If you want to share what about your looks currently is incongruent with your personality and character, please do, and I will reply to you further.
anitaNovember 2, 2020 at 2:48 pm #368537ZedParticipant
I read Anita’s reply and thought it was insightful. Anita picked up a few quotes from your previous posts that got me thinking (I’m a very new user so not sure where to find your previous one, also I only registered because I wanted a way to reach out to you).
So here’s what my thoughts are:
– Seems like your family were or are (?) “extremely abusive… emotional, physical, psychological”. I wonder what your childhood taught you about how to relate to others and to yourself? It sounds like you’ve had a rough time growing up in a difficult environment where you might not have had the opportunity to learn that you are perfect the way you are, that there are strengths that are unique to you and that you are loved. Harsh childhoods can often help us grow into adults that think we are not good enough. I wonder if you have this feeling about yourself, and bring this to relationships. If you do, you’re definitely not alone. I’m thinking that this might be something you have thought about because emotional, physical and psychological abuse has a way of making us feel like there’s something wrong, or that what we do is not good enough.
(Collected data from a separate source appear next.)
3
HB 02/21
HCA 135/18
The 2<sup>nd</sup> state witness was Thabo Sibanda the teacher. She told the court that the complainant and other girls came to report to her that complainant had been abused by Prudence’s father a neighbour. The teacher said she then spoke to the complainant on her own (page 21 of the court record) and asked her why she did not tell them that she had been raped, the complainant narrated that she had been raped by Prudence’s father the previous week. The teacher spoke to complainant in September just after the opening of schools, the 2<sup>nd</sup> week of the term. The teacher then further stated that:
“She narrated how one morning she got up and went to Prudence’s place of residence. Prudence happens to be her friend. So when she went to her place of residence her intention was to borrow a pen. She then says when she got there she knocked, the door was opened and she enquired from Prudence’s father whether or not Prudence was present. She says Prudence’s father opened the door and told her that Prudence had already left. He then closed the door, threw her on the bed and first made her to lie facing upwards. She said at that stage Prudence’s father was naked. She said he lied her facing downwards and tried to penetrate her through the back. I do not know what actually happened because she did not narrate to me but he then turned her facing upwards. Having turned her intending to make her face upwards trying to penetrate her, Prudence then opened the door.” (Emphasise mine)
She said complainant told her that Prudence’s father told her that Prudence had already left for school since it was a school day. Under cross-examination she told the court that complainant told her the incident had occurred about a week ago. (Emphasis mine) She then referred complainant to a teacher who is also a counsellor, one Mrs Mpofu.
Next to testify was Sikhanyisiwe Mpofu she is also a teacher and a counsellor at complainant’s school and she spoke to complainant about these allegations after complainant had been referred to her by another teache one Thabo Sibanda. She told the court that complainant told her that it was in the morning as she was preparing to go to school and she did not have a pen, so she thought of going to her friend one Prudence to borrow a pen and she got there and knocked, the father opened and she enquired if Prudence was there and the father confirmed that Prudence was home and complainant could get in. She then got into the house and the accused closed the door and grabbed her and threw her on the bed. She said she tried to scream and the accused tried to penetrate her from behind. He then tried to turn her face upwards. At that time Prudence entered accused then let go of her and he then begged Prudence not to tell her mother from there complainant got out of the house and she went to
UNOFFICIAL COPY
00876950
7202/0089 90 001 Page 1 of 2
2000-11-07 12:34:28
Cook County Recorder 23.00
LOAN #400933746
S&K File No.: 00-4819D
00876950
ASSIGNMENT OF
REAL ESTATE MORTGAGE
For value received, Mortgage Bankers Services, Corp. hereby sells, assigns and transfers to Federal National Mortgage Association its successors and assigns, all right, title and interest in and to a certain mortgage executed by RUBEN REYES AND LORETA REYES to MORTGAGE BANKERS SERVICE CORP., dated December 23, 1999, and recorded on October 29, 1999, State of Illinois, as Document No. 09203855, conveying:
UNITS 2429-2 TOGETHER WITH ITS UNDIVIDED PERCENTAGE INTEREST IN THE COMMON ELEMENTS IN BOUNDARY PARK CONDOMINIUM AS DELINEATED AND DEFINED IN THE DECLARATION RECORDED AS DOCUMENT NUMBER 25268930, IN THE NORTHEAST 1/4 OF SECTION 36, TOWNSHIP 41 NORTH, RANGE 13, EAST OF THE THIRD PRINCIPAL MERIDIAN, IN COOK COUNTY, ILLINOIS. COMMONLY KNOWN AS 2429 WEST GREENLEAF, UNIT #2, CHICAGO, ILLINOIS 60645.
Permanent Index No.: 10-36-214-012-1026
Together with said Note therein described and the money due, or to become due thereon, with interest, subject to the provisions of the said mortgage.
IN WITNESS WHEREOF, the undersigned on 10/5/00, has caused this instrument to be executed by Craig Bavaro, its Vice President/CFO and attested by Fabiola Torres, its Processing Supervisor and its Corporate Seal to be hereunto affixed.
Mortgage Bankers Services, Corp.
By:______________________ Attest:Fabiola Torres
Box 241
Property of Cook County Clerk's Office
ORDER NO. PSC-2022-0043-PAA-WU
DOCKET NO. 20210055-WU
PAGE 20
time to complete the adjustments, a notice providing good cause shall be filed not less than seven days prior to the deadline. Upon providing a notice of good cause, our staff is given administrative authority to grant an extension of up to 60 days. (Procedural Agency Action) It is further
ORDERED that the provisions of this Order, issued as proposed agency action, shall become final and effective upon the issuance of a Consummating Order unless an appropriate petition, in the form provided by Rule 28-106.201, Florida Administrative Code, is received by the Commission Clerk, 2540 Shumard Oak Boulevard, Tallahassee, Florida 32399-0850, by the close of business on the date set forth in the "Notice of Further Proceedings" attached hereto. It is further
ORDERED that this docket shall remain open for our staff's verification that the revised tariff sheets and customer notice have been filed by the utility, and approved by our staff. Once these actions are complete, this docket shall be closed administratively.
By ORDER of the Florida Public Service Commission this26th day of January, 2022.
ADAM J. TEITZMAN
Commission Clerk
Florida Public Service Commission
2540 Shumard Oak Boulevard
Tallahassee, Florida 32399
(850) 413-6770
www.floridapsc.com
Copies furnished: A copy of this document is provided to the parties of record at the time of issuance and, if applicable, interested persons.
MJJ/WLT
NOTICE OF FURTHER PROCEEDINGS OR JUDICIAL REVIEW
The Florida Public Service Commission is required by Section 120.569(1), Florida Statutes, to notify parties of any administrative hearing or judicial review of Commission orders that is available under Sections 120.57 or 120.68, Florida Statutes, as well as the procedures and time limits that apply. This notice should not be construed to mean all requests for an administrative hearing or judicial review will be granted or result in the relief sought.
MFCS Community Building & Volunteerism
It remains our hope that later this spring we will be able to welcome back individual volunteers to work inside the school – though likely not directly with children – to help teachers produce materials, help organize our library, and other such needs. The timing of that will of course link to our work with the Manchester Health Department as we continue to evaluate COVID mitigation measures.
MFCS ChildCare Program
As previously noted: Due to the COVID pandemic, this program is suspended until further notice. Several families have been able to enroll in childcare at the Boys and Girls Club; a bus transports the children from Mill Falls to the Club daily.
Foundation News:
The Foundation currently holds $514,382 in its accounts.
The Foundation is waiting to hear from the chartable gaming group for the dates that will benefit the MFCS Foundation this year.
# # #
In can make adult relationships tricky because we can find it hard to set boundaries and think about what we will and won’t stand for.
– You have worked at jobs that have not satisfied you or you disliked Our work can sometimes be an extension of ourselves and what we want for ourselves, it’s when our ants and dreams align with our careers/jobs that I think we can truly feel quite happy and at peace because there’s a type of congruence to our lives and what we think about ourselves and how we spend our time. I wonder why you have stayed in certain jobs and if you have ever stayed in relationships where you also weren’t satisfied. Obviously I don’t want to make assumptions here – there could be the simple fact of needing to earn some money and staying in a job because of that…but, if there’s some other reason maybe it could be connected to patterns in relationships too?
– “addiction problems galore, mainly love addiction” This makes me think that there is some sort of numbing, that the addiction is not perhaps enjoyable but something that you might feel sucked in to. I think ‘love addiction’ is a contradiction in terms, because love for me is freedom, open and light whereas addiction is constricting, closed and a bit of a drain.
– that you were rejected many times by potential romantic partners, that you’ve been in “therapy (different therapists) for countless years”, and still, you “have not found a stable good relationship” This one really got me thinking. I wonder if the pattern in relationships have played out in your interaction with therapists. It sounds like being in therapy with different people for a number of years looks a bit like shaky ground, that you are in search of something and not finding it. Your words on not being able to find a stable relationship got me thinking about what you might be (unwittingly) doing to create this feeling for yourself. Maybe you are staying with another person far longer than you really want to or leaving too soon? I don’t know, just struck me that both examples of instability reflect relational patterns.
– ‘I feel like my personality and character do not match up/ in synch with how I look, and girls in particular have brushed me off just based on that alone”
“Is changing my appearance the only way to achieve another’s appreciation/ romantic love..?”
I think that maybe you do, maybe you don’t. The question I think that is more important here is how can you learn to love yourself more than you are? How do you cultivate a truly stable relationship with yourself (which is a pretty tough thing to do – I’m still working on it!). If you love yourself first, really completely and exude this in your life, it will be probably easier to find someone and create a stable relationship. If also in loving yourself more you want to be healthier, maybe this will also show up in your appearance. I personally think that our appearance is quite important but more important is what we carry inside of ourselves.